DATA SHOWN>
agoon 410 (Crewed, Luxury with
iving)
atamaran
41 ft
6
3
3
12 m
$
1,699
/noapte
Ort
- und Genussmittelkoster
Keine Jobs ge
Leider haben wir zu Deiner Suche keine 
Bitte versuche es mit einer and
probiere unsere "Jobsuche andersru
...
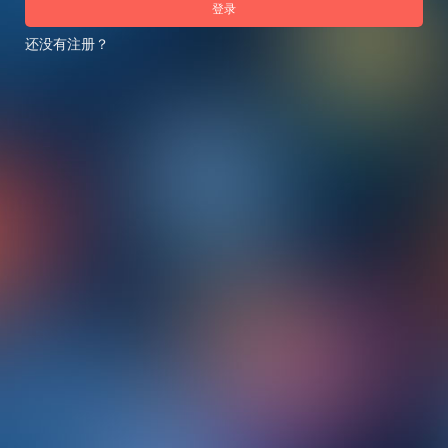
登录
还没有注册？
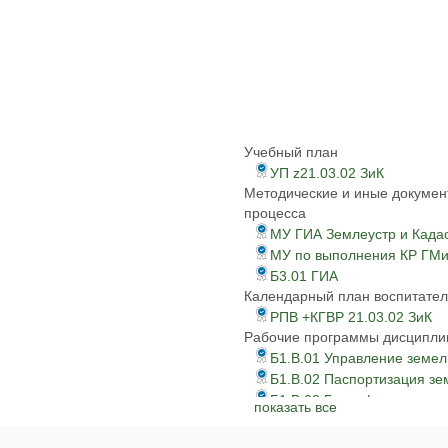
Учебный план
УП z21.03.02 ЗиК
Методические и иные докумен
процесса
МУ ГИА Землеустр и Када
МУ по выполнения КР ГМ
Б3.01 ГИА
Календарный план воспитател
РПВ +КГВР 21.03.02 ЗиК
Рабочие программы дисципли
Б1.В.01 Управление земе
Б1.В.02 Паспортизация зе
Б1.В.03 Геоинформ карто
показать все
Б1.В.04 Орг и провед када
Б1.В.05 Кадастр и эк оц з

TASK TO CARRY OUT> Everything above from the line containing "РПВ +КГВР 21.03.02 ЗиК" down to the line containing "Б1.В.05 Кадастр и эк оц з" is to be transcribed exactly, with both of those lines included and nothing else added.

TASK ANSWER>
РПВ +КГВР 21.03.02 ЗиК
Рабочие программы дисципли
Б1.В.01 Управление земе
Б1.В.02 Паспортизация зе
Б1.В.03 Геоинформ карто
показать все
Б1.В.04 Орг и провед када
Б1.В.05 Кадастр и эк оц з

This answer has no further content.